Przede wszystkim należy unikać chorych. Zalecam wstrzymanie się z planowanymi konsultacjami, jeśli nie są one pilne. Należy unikać niepotrzebnych kontaktów z ochroną zdrowia, bo tam mogą znajdować się potencjalni pacjenci z koronawirusem. Poza tym dbajmy o swoją odporność. Należy odżywiać się zdrowo, spożywać pełnowartościowe posiłki i prowadzić higieniczny tryb życia. Niezwykle ważna jest właściwa ilość snu i ograniczenie sytuacji stresowych. Nie zapominajmy też o wysiłku fizycznym, wskazane są spacery i umiarkowanie intensywna aktywność fizyczna, rekreacyjny sport.

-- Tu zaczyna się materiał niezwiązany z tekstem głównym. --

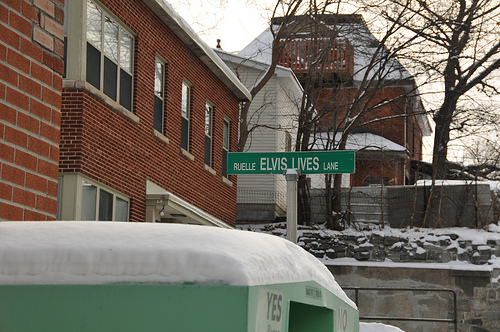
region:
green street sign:
[230, 154, 355, 172]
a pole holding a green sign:
[282, 167, 302, 238]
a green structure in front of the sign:
[7, 283, 356, 329]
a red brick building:
[73, 90, 245, 207]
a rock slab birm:
[257, 225, 496, 282]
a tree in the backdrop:
[429, 12, 499, 152]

Z aptek znikają witaminy i suplementy diety. Czy zażywanie tych środków „na wszelki wypadek” ma jakikolwiek sens?

Nie ma cudownych środków poprawiających odporność. Nie należy nadużywać witaminy C. Odradzam wydawanie pieniędzy na często bezwartościowe suplementy i leki homeopatyczne. O ile odporność łatwo zepsuć, bardzo trudno ją naprawić. Jeśli ktoś jest obecnie zdrowy lub w remisji choroby, niech zaszczepi się przeciwko grypie, dlatego że zachorowań na grypę jest bardzo dużo. A jeśli ktoś zarazi się grypą, a potem osłabiony, koronawirusem, to wtedy przebieg będzie prawdopodobnie dużo cięższy. 


Jaki scenariusz na najbliższe tygodnie Pan przewiduje? Czego możemy się spodziewać?

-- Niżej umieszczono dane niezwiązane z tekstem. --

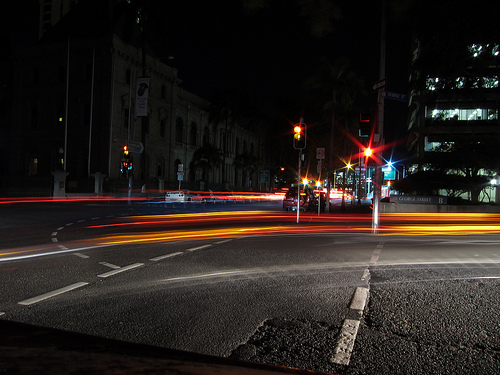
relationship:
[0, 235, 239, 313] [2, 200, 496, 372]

W Chinach na początku epidemii co 7 dni podwajała się liczba zakażonych. Wszystko wskazuje, że u nas też tak będzie, aż do momentu, gdy ograniczymy przenoszenie koronawirusa. Chciałbym dodać, że jeśli ktoś choruje łagodnie, to nie powinien zgłaszać się do przychodni ani do szpitala, chyba że sytuacja jest na tyle poważna, że wezwanie pomocy jest konieczne. Ale jeśli ktoś jest tylko przeziębiony, to ze względu na swoje i innych bezpieczeństwo, powinien pozostać w domu. Na razie jest zalecenie takie, aby wszystkich zakażonych izolować w szpitalach. Uważam, że zostanie ono zmienione, bo w końcu zabraknie nam miejsc w szpitalach. W całej tej sytuacji należy zachować dużo zdrowego rozsądku.